# Required work:
Exactly as written, return the entries below, minus any pictures.

# Information provided:
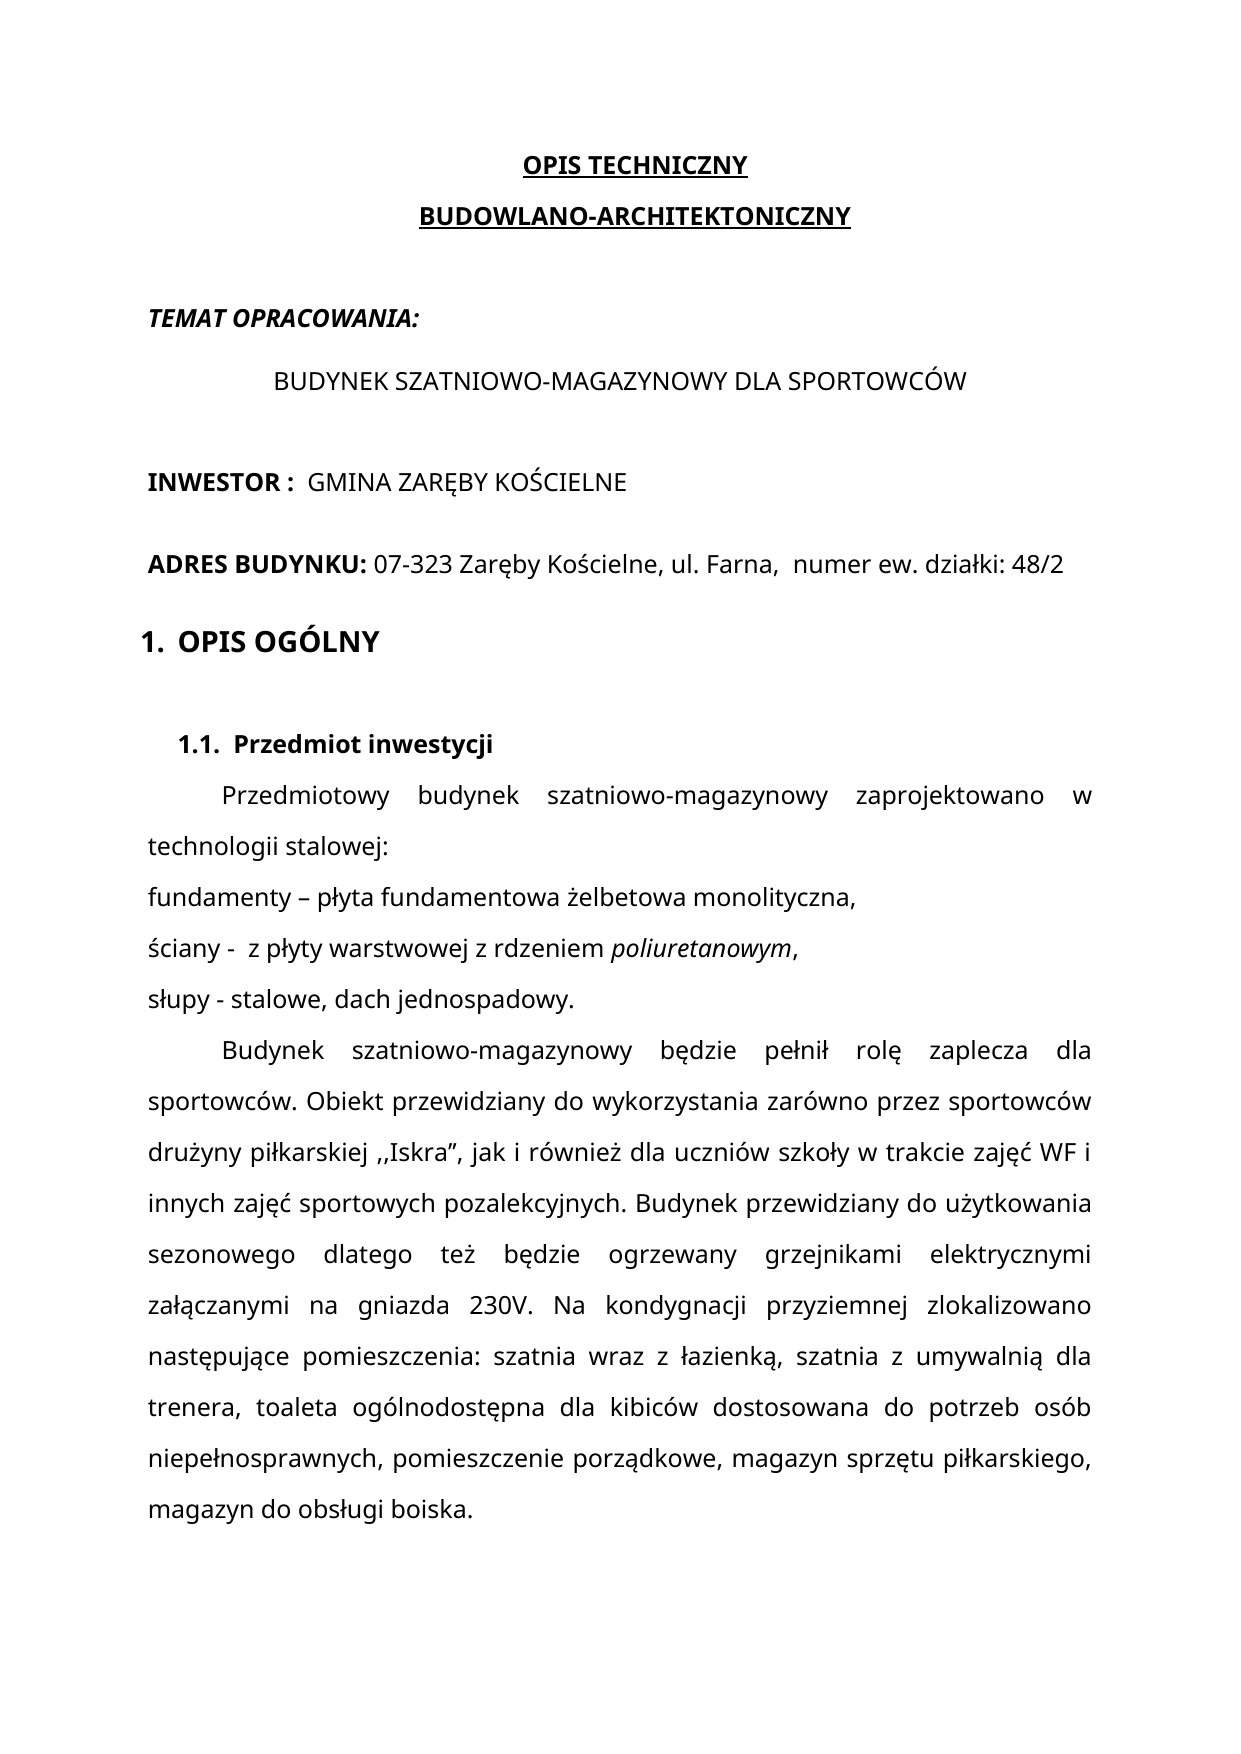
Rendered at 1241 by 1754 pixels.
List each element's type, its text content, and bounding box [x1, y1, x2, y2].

text BUDOWLANO-ARCHITEKTONICZNY [177, 199, 1093, 233]
subtitle OPIS OGÓLNY [140, 621, 1093, 661]
text słupy - stalowe, dach jednospadowy. [148, 981, 1093, 1016]
text OPIS TECHNICZNY [177, 148, 1093, 182]
text 1.1. Przedmiot inwestycji [177, 726, 1093, 760]
list INWESTOR : GMINA ZARĘBY KOŚCIELNE [148, 465, 1093, 499]
list ADRES BUDYNKU: 07-323 Zaręby Kościelne, ul. Farna, numer ew. działki: 48/2 [148, 546, 1093, 581]
text TEMAT OPRACOWANIA: [148, 301, 1093, 335]
text ściany - z płyty warstwowej z rdzeniem poliuretanowym, [148, 930, 1093, 964]
text fundamenty – płyta fundamentowa żelbetowa monolityczna, [148, 879, 1093, 913]
text Przedmiotowy budynek szatniowo-magazynowy zaprojektowano w technologii stalowej: [148, 777, 1093, 862]
text BUDYNEK SZATNIOWO-MAGAZYNOWY DLA SPORTOWCÓW [148, 363, 1093, 398]
text Budynek szatniowo-magazynowy będzie pełnił rolę zaplecza dla sportowców. Obiekt przewidziany do wykorzystania zarówno przez sportowców drużyny piłkarskiej ,,Iskra’’, jak i również dla uczniów szkoły w trakcie zajęć WF i innych zajęć sportowych pozalekcyjnych. Budynek przewidziany do użytkowania sezonowego dlatego też będzie ogrzewany grzejnikami elektrycznymi załączanymi na gniazda 230V. Na kondygnacji przyziemnej zlokalizowano następujące pomieszczenia: szatnia wraz z łazienką, szatnia z umywalnią dla trenera, toaleta ogólnodostępna dla kibiców dostosowana do potrzeb osób niepełnosprawnych, pomieszczenie porządkowe, magazyn sprzętu piłkarskiego, magazyn do obsługi boiska. [148, 1032, 1093, 1526]
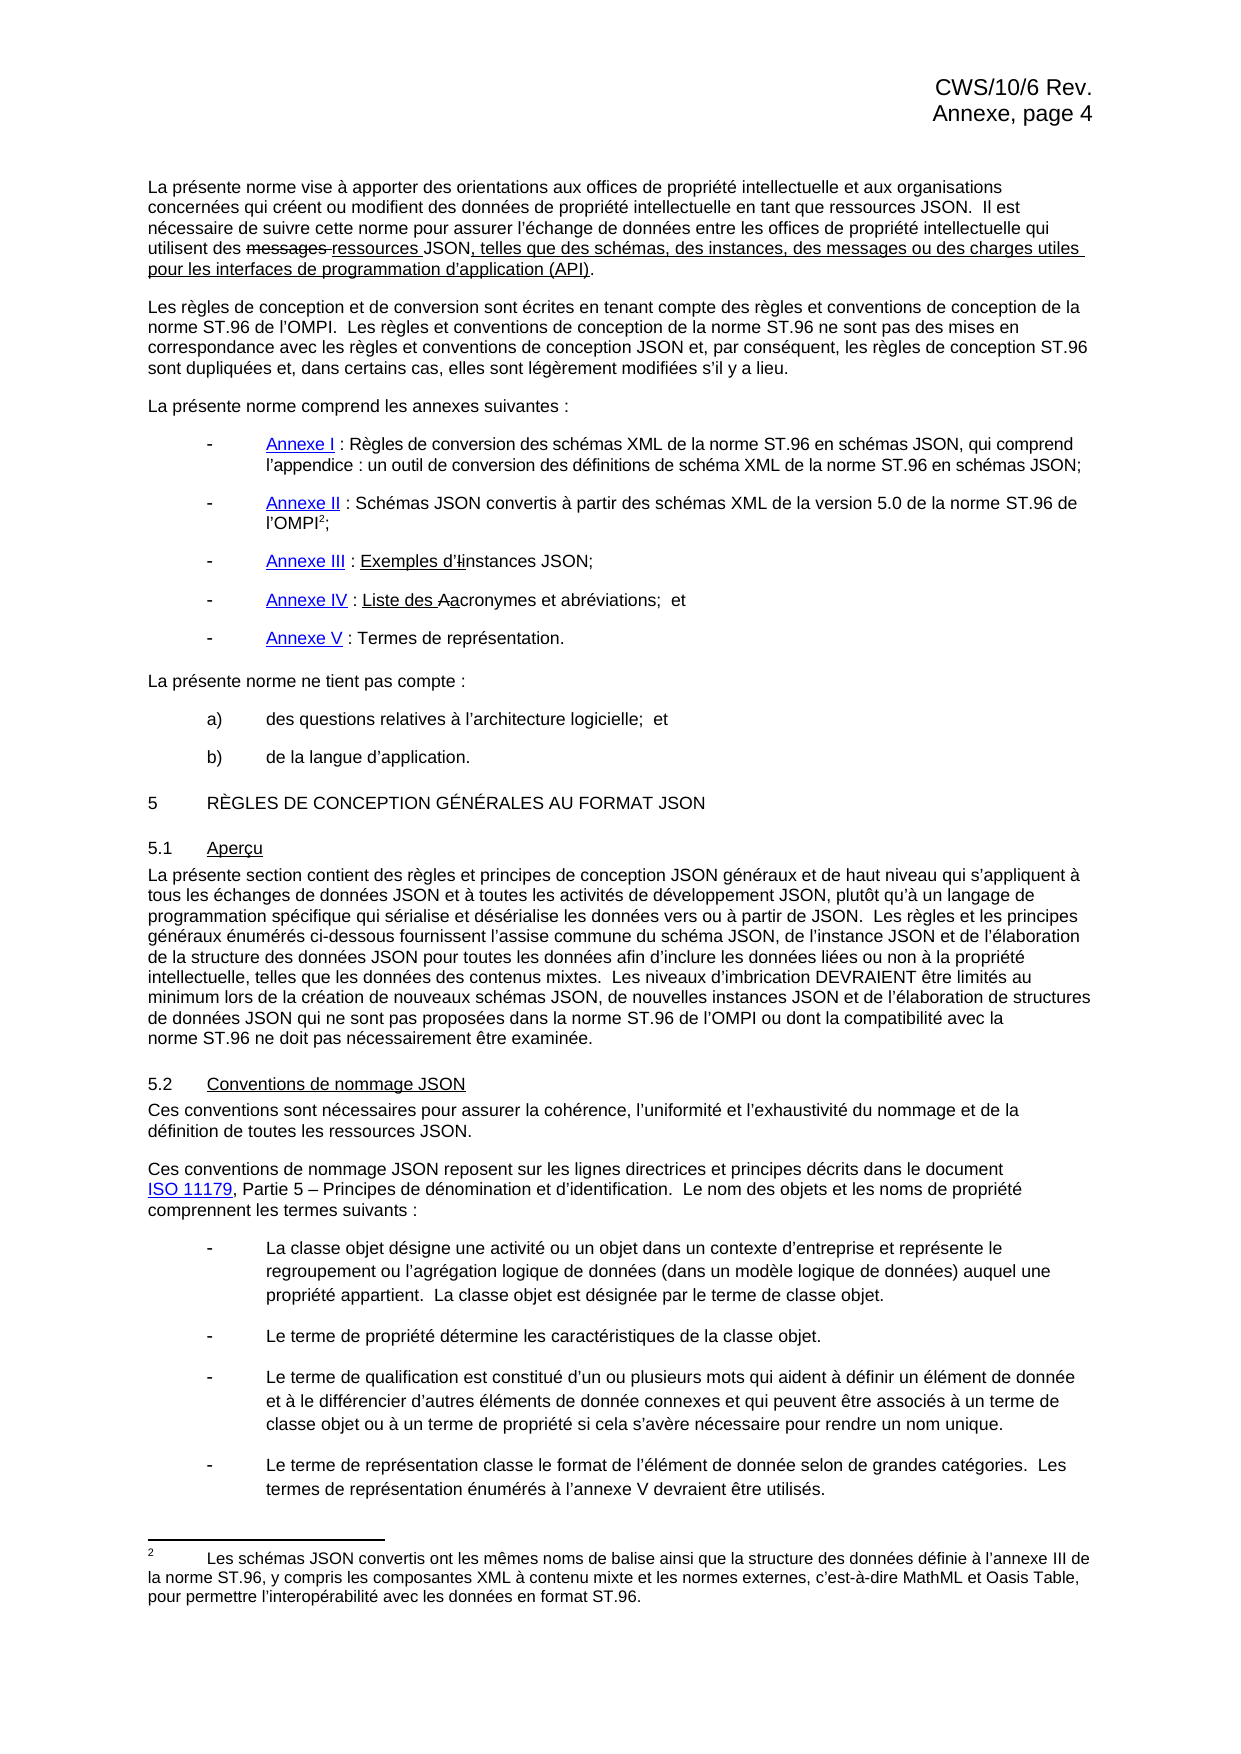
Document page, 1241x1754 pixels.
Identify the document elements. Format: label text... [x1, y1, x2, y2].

# Result:
Rendered at 1241 by 1754 pixels.
List each element's type, its text content, and bounding box [x1, y1, x2, y2].

text BUDOWLANO-ARCHITEKTONICZNY [177, 199, 1093, 233]
subtitle OPIS OGÓLNY [140, 621, 1093, 661]
text słupy - stalowe, dach jednospadowy. [148, 981, 1093, 1016]
text OPIS TECHNICZNY [177, 148, 1093, 182]
text 1.1. Przedmiot inwestycji [177, 726, 1093, 760]
list INWESTOR : GMINA ZARĘBY KOŚCIELNE [148, 465, 1093, 499]
list ADRES BUDYNKU: 07-323 Zaręby Kościelne, ul. Farna, numer ew. działki: 48/2 [148, 546, 1093, 581]
text TEMAT OPRACOWANIA: [148, 301, 1093, 335]
text ściany - z płyty warstwowej z rdzeniem poliuretanowym, [148, 930, 1093, 964]
text fundamenty – płyta fundamentowa żelbetowa monolityczna, [148, 879, 1093, 913]
text Przedmiotowy budynek szatniowo-magazynowy zaprojektowano w technologii stalowej: [148, 777, 1093, 862]
text BUDYNEK SZATNIOWO-MAGAZYNOWY DLA SPORTOWCÓW [148, 363, 1093, 398]
text Budynek szatniowo-magazynowy będzie pełnił rolę zaplecza dla sportowców. Obiekt przewidziany do wykorzystania zarówno przez sportowców drużyny piłkarskiej ,,Iskra’’, jak i również dla uczniów szkoły w trakcie zajęć WF i innych zajęć sportowych pozalekcyjnych. Budynek przewidziany do użytkowania sezonowego dlatego też będzie ogrzewany grzejnikami elektrycznymi załączanymi na gniazda 230V. Na kondygnacji przyziemnej zlokalizowano następujące pomieszczenia: szatnia wraz z łazienką, szatnia z umywalnią dla trenera, toaleta ogólnodostępna dla kibiców dostosowana do potrzeb osób niepełnosprawnych, pomieszczenie porządkowe, magazyn sprzętu piłkarskiego, magazyn do obsługi boiska. [148, 1032, 1093, 1526]
Document page, 1241x1754 pixels.
Identify the document elements. Format: label text... [x1, y1, x2, y2].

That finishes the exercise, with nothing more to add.